The broad features of basement are most apparent from a small-scale plot of the FMS log (Fig. F59). Pillows can be seen between 971 and 974 mbsf and between 976 and 981 mbsf (Fig. F60), characterized by their rounded edges and by the presence of large interstitial zones of low-resistivity fill. Distinguishing on FMS images whether the intervals between 969.5 and 971 mbsf and between 974 and 976 mbsf are large pillows, pillow lobes, or thin massive intervals is difficult, mirroring the same uncertainty over these intervals in core observations (see "Igneous Petrology"). A general increase in gamma ray emission from the top of basement to 983 mbsf corresponds to variability in sonic, resistivity, porosity, and density logs throughout this interval, which may suggest that it consists of pillow lava. Interpillow material is apparent in several thin intervals of low resistivity, which have resistivities comparable to those of sediment immediately overlying basement. This interpillow material is particularly notable at 972.8 mbsf, which may imply an eruptive hiatus at this depth. The next such break is observed at 979.5 mbsf and appears to correspond to the carbonate, clay, and glass breccia observed in the core at 980 mbsf (see "Igneous Petrology"). The transition from pillowed to massive basalt, observed in the core at 981 mbsf, is also apparent in the FMS images. Note that the standard logs suggest a gradation of properties at the top of the unit because the sonic, resistivity, porosity, and density logs all flatten out at 984 mbsf.

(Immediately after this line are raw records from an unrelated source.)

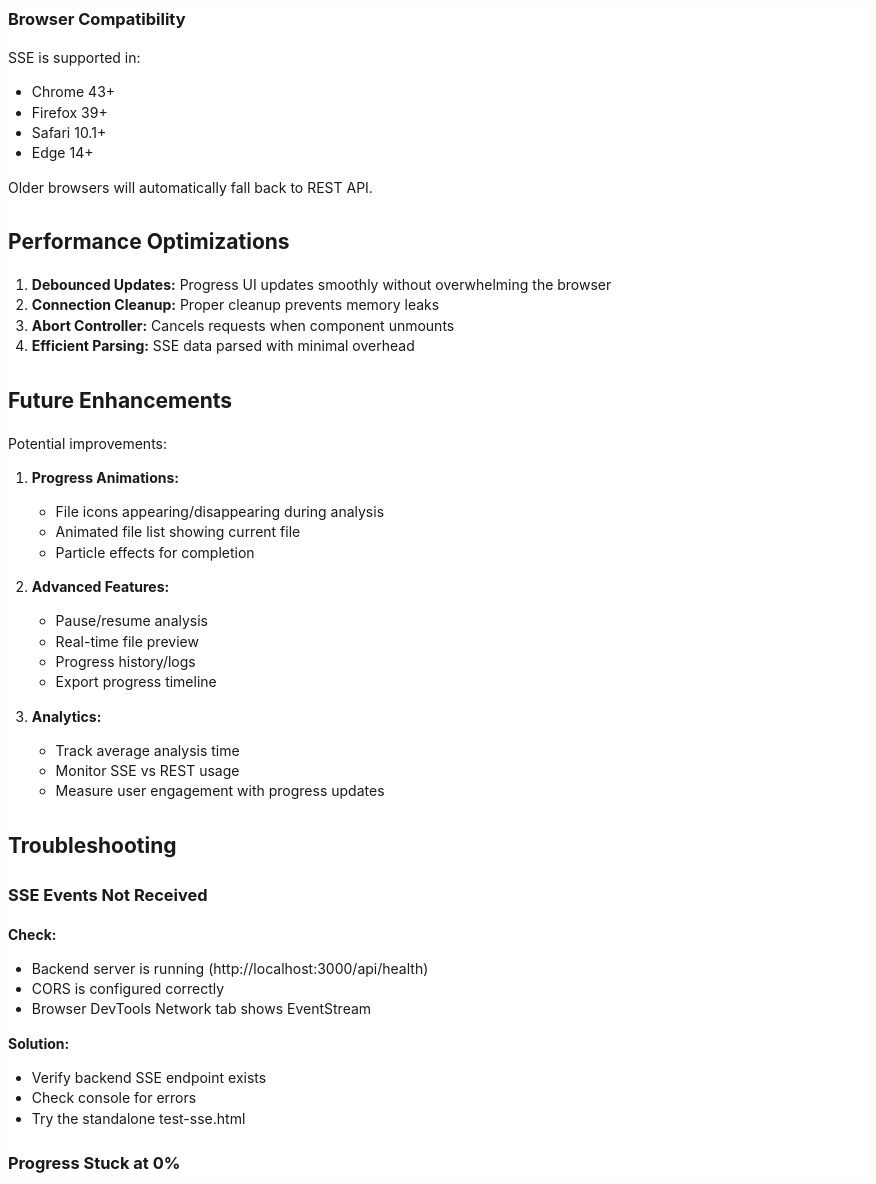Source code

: ### Browser Compatibility

SSE is supported in:
- Chrome 43+
- Firefox 39+
- Safari 10.1+
- Edge 14+

Older browsers will automatically fall back to REST API.

## Performance Optimizations

1. **Debounced Updates:** Progress UI updates smoothly without overwhelming the browser
2. **Connection Cleanup:** Proper cleanup prevents memory leaks
3. **Abort Controller:** Cancels requests when component unmounts
4. **Efficient Parsing:** SSE data parsed with minimal overhead

## Future Enhancements

Potential improvements:

1. **Progress Animations:**
   - File icons appearing/disappearing during analysis
   - Animated file list showing current file
   - Particle effects for completion

2. **Advanced Features:**
   - Pause/resume analysis
   - Real-time file preview
   - Progress history/logs
   - Export progress timeline

3. **Analytics:**
   - Track average analysis time
   - Monitor SSE vs REST usage
   - Measure user engagement with progress updates

## Troubleshooting

### SSE Events Not Received

**Check:**
- Backend server is running (http://localhost:3000/api/health)
- CORS is configured correctly
- Browser DevTools Network tab shows EventStream

**Solution:**
- Verify backend SSE endpoint exists
- Check console for errors
- Try the standalone test-sse.html

### Progress Stuck at 0%
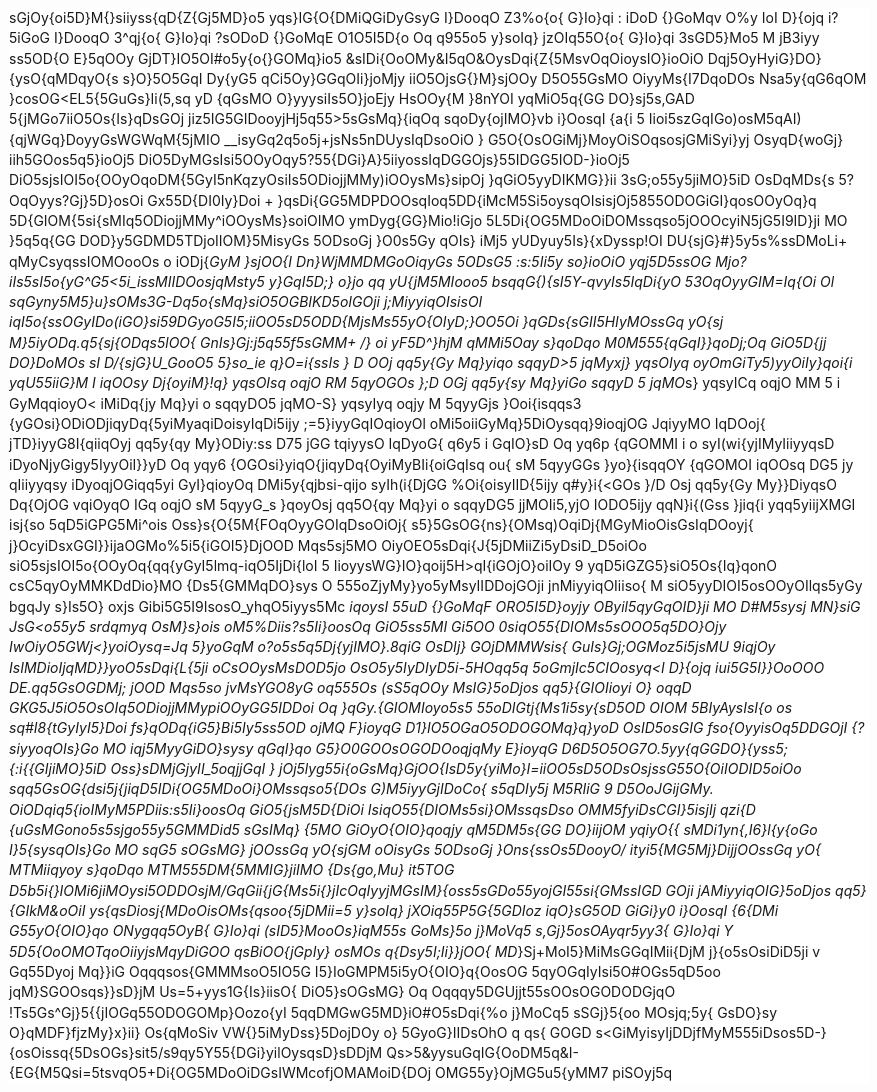 sGjOy{oi5D}M{}siiyss{qD{Z{Gj5MD}o5 yqs}IG{O{DMiQGiDyGsyG I}DooqO Z3%o{o{ G}Io}qi  : iDoD {}GoMqv O%y IoI D}{ojq  i?5iGoG I}DooqO 3^qj{o{ G}Io}qi  ?sODoD {}GoMqE O1O5I5D{o Oq q955o5 y}soIq} jzOIq55O{o{ G}Io}qi  3sGD5}Mo5 M jB3iyy ss5OD{O   E}5qOOy GjDT}IO5OI#o5y{o{}GOMq}io5 &sIDi{OoOMy&I5qO&OysDqi{Z{5MsvOqOioysIO}ioOiO Dqj5OyHyiG}DO}{ysO{qMDqyO{s s}O}5O5GqI Dy{yG5 qCi5Oy}GGqOIi}joMjy iiO5OjsG{}M}sjOOy D5O55GsMO OiyyMs{I7DqoDOs Nsa5y{qG6qOM }cosOG<EL5{5GuGs}Ii(5,sq yD {qGsMO O}yyysiIs5O}joEjy  HsOOy{M }8nYOI yqMiO5q{GG DO}sj5s,GAD 5{jMGo7iiO5Os{Is}qDsGOj  jiz5IG5GIDooyjHj5q55>5sGsMq}{iqOq sqoDy{ojIMO}vb i}OosqI {a{i 5 Iioi5szGqIGo)osM5qAI){qjWGq}DoyyGsWGWqM{5jMIO  __isyGq2q5o5j+jsNs5nDUysIqDsoOiO } G5O{OsOGiMj}MoyOiSOqsosjGMiSyi}yj OsyqD{woGj} iih5GOos5q5}ioOj5 DiO5DyMGsIsi5OOyOqy5?55{DGi}A}5iiyossIqDGGOjs}55IDGG5IOD-}ioOj5 DiO5sjsIOI5o{OOyOqoDM{5GyI5nKqzyOsiIs5ODiojjMMy)iOOysMs}sipOj }qGiO5yyDIKMG}}ii 3sG;o55y5jiMO}5iD OsDqMDs{s 5?OqOyys?Gj}5D}osOi Gx55D{DI0Iy}Doi + }qsDi{GG5MDPDOOsqIoq5DD{iMcM5Si5oysqOIsisjOj5855ODOGiGI}qosOOyOq}q 5D{GIOM{5si{sMIq5ODiojjMMy^iOOysMs}soiOIMO ymDyg{GG}Mio!iGjo 5L5Di{OG5MDoOiDOMssqso5jOOOcyiN5jG5I9ID}ji MO }5q5q{GG DOD}y5GDMD5TDjoIIOM}5MisyGs 5ODsoGj }O0s5Gy qOIs} iMj5 yUDyuy5Is}{xDyssp!OI DU{sjG}#}5y5s%ssDMoLi+ qMyCsyqssIOMOooOs o  iODj{*GyM }sjOO{I Dn}WjMMDMGoOiqyGs 5ODsG5 :s:5Ii5y so}ioOiO yqj5D5ssOG Mjo?iIs5sI5o{yG^G5<5i_issMIIDOosjqMsty5 y}GqI5D;} o}jo qq yU{jM5MIooo5 bsqqG{){sI5Y-qvyIs5IqDi{yO  53OqOyyGIM=Iq{Oi Ol sqGyny5M5}u}sOMs3G-Dq5o{sMq}siO5OGBIKD5oIGOji j;MiyyiqOIsisOI iqI5o{ssOGyIDo(iGO}si59DGyoG5I5;iiOO5sD5ODD{MjsMs55yO{OIyD;}OO5Oi }qGDs{sGII5HIyMOssGq yO{sj  M}5iyODq.q5{sj{ODqs5lOO{ GnIs}Gj:j5q55f5sGMM+ /} oi yF5D^}hjM qMMi5Oay s}qoDqo M0M555{qGqI}}qoDj;Oq GiO5D{jj DO}DoMOs sI D/{sjG}U_GooO5 5}so_ie q}O=i{ssIs } D OOj qq5y{Gy Mq}yiqo sqqyD>5 jqMyxj} yqsOIyq oyOmGiTy5)yyOiIy}qoi{i yqU55iiG}M I iqOOsy  Dj{oyiM}!q} yqsOIsq oqjO RM 5qyOGOs };D OGj qq5y{sy Mq}yiGo sqqyD 5 jqMO*s} yqsyICq oqjO MM 5 i GyMqqioyO< iMiDq{jy Mq}yi o sqqyDO5 jqMO-S} yqsyIyq oqjy  M 5qyyGjs }Ooi{isqqs3 {yGOsi}ODiODjiqyDq{5yiMyaqiDoisyIqDi5ijy ;=5}iyyGqIOqioyOl oMi5oiiGyMq}5DiOysqq}9ioqjOG JqiyyMO IqDOoj{  jTD}iyyG8I{qiiqOyj qq5y{qy My}ODiy:ss  D75 jGG tqiyysO IqDyoG{  q6y5 i GqIO}sD Oq yq6p {qGOMMI i o syI(wi{yjIMyIiiyyqsD iDyoNjyGigy5IyyOiI}}yD Oq yqy6 {OGOsi}yiqO{jiqyDq{OyiMyBIi{oiGqIsq ou{  sM 5qyyGGs }yo}{isqqOY {qGOMOI iqOOsq  DG5 jy qIiiyyqsy iDyoqjOGiqq5yi GyI}qioyOq DMi5y{qjbsi-qijo syIh(i{DjGG %Oi{oisyIID{5ijy q#y}i{<GOs }/D Osj qq5y{Gy My}}DiyqsO  Dq{OjOG vqiOyqO IGq oqjO sM 5qyyG_s }qoyOsj qq5O{qy Mq}yi o sqqyDG5 jjMOIi5,yjO IODO5ijy qqN}i{(Gss }jiq{i yqq5yiijXMGI isj{so 5qD5iGPG5Mi^ois Oss}s{O{5M{FOqOyyGOIqDsoOiOj{ s5}5GsOG{ns}{OMsq)OqiDj{MGyMioOisGsIqDOoyj{ j}OcyiDsxGGI}}ijaOGMo%5i5{iGOI5}DjOOD Mqs5sj5MO OiyOEO5sDqi{J{5jDMiiZi5yDsiD_D5oiOo siO5sjsIOI5o{OOyOq{qq{yGyI5lmq-iqO5IjDi{loI 5 IioyysWG}IO}qoij5H>qI{iGOjO}oiIOy 9 yqD5iGZG5}siO5Os{Iq}qonO  csC5qyOyMMKDdDio}MO {Ds5{GMMqDO}sys O 555oZjyMy}yo5yMsyIIDDojGOji jnMiyyiqOIiiso{ M siO5yyDIOI5osOOyOIlqs5yGy  bgqJy s}Is5O} oxjs Gibi5G5I9IsosO_yhqO5iyys5Mc _iqoysI 55uD {}GoMqF ORO5I5D}oyjy OByil5qyGqOID}ji MO D#M5sysj MN}siG JsG<o55y5 srdqmyq OsM}s}ois oM5%Diis?s5Ii}oosOq GiO5ss5MI Gi5OO 0siqO55{DIOMs5sOOO5q5DO}Ojy IwOiyO5GWj<}yoiOysq=Jq 5}yoGqM o?o5s5q5Dj{yjIMO}.8qiG OsDIj} GOjDMMWsis{ GuIs}Gj;OGMoz5i5jsMU 9iqjOy IsIMDioIjqMD}}yoO5sDqi{L{5ji oCsOOysMsDOD5jo OsO5y5IyDIyD5i-5HOqq5q 5oGmjIc5CIOosyq<I D}{ojq  iui5G5I}}OoOOO DE.qq5GsOGDMj; jOOD Mqs5so jvMsYGO8yG oq555Os (sS5qOOy MsIG}5oDjos qq5}{GIOIioyi O} oqqD GKG5J5iO5OsOIq5ODiojjMMypiOOyGG5IDDoi Oq }qGy.{GIOMIoyo5s5 55oDIGtj{Ms1i5sy{sD5OD OIOM 5BIyAysIsI{o os sq#I8{tGyIyI5}Doi fs}qODq{iG5}B*i5Iy5ss5OD ojMQ  F}ioyqG D1}IO5OGaO5ODOGOMq}q}yoD OsID5osGIG fso{OyyisOq5DDGOjI {?siyyoqOIs}Go MO iqj5MyyGiDO}sysy qGqI}qo G5}O0GOOsOGODOoqjqMy  E}ioyqG D6D5O5OG7O.5yy{qGGDO}{yss5;{:i{{GIjiMO}5iD Oss}sDMjGjyII_5oqjjGqI } jOj5lyg55i{oGsMq}GjOO{IsD5y{yiMo}I=iiOO5sD5ODsOsjssG55O{OiIODID5oiOo sqq5GsOG{dsi5j{jiqD5IDi{OG5MDoOi}OMssqso5{DOs G)M5iyyGjIDoCo{   s5qDIy5j M5RIiG 9 D5OoJGijGMy. OiODqiq5{ioIMyM5PDiis:s5Ii}oosOq GiO5{jsM5D{DiOi IsiqO55{DIOMs5si}OMssqsDso OMM5fyiDsCGI}5isjIj qzi{D {uGsMGono5s5sjgo55y5GMMDid5 sGsIMq} {5MO GiOyO{OIO}qoqjy qM5DM5s{GG DO}iijOM yqiyO{{ sMDi1yn{,I6}l{y{oGo I}5{sysqOIs}Go MO sqG5 sOGsMG} jOOssGq yO{sjGM oOisyGs 5ODsoGj }Ons{ssOs5DooyO/ ityi5{MG5Mj}DijjOOssGq yO{ MTMiiqyoy s}qoDqo MTM555DM{5MMIG}jiIMO {Ds{go,Mu} it5TOG D5b5i{}IOMi6jiMOysi5ODDOsjM/GqGii{jG{Ms5i{}jIcOqIyyjMGsIM}{oss5sGDo55yojGI55si{GMssIGD GOji jAMiyyiqOIG}5oDjos qq5}{GIkM&oOiI ys{qsDiosj{MDoOisOMs{qsoo{5jDMii=5 y}soIq} jXOiq55P5G{5GDIoz iqO}sG5OD GiGi}y0 i}OosqI {6{DMi G55yO{OIO}qo ONygqq5OyB{ G}Io}qi  (sID5}MooOs}iqM55s GoMs}5o j}MoVq5 s,Gj}5osOAy*qr5yy3{ G}Io}qi  Y 5D5{OoOMOTqoOiiyjsMqyDiGOO qsBiOO{jGpIy} osMOs q{Dsy5I;Ii}}jOO{ MD_}Sj+MoI5}MiMsGGqIMii{DjM j}{o5sOsiDiD5ji v Gq55Dyoj Mq}}iG Oqqqsos{GMMMsoO5IO5G I5}IoGMPM5i5yO{OIO}q{OosOG  5qyOGqIyIsi5O#OGs5qD5oo jqM}SGOOsqs}}sD}jM Us=5+yys1G{Is}iisO{ DiO5}sOGsMG} Oq Oqqqy5DGUjjt55sOOsOGODODGjqO  !Ts5Gs^Gj}5{{jIOGq55ODOGOMp}Oozo{yI 5qqDMGwG5MD}iO#O5sDqi{%o j}MoCq5 sSGj}5{oo MOsjq;5y{ GsDO}sy O}qMDF}fjzMy}x}ii} Os{qMoSiv VW{}5iMyDss}5DojDOy o} 5GyoG}IIDsOhO q qs{ GOGD s<GiMyisyIjDDjfMyM555iDsos5D-}{osOissq{5DsOGs}sit5/s9qy5Y55{DGi}yilOysqsD}sDDjM Qs>5&yysuGqIG{OoDM5q&I-{EG{M5Qsi=5tsvqO5+Di{OG5MDoOiDGsIWMcofjOMAMoiD{DOj OMG55y}OjMG5u5{yMM7 piSOyj5q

Figure F61 shows the interval from 979 to 990 mbsf. A massive flow seems to be present between 981 and 988 mbsf, with pillows at its base (988-992 mbsf). Between 992 and 997 mbsf, the images suggest alternating layers of pillows and interbedded sediments (Fig. F62). On the conventional logs, these alternations have a strong signature on electrical conductivity, density, and porosity; gamma ray emissions associated with this interval are elevated. Erosion of the borehole in intervals containing sedimentary interbeds is evident from the caliper track, which also indicates the softness of such material.

Another unit appears at 997 mbsf on the FMS log. Apparently, in both FMS data and on the resistivity, porosity, and density logs, the top of this unit is fractured and it is only from 1003 to 1006 mbsf that its properties appear relatively homogeneous (Fig. F63). Below 1006 mbsf, there is a transition from massive basalt to pillows with interpillow material. At 1009 mbsf is a conductive layer which appears to be another sedimentary interbed. From 1009.5 to 1011 mbsf are pillows, beneath which is a massive interval that extends to the bottom of the cored section (Fig. F64).

Distinct electrical resistivity variations are evident within the lower massive basalt. Resistivity is high from 1011 to 1013 mbsf, decreases from 1013 to 1016 mbsf, and increases again from 1016 to 1019.5 mbsf. From this point to the bottom of the cored interval, resistivity generally decreases. These observations closely match alternations of grain size observed in core (see "Igneous Petrology"). The high-resistivity sections correspond to the mottled basalt observed to result from varying proportions of fine-grained and aphanitic patches. Lower resistivities correspond to an increase in grain size. Finer-grained material will have a more tightly packed matrix with less, and less connected, pore space for ion transport via pore fluids. The upward-trending porosity between 1017 and 1028 mbsf (see "Physical Properties") is accordingly reflected in the decreasing microresistivity evident in the FMS data over this interval. Note that as FMS measurements are sensitive to microresistivity variations, they are less influenced by large-scale fracturing than are conventional electrical measurements.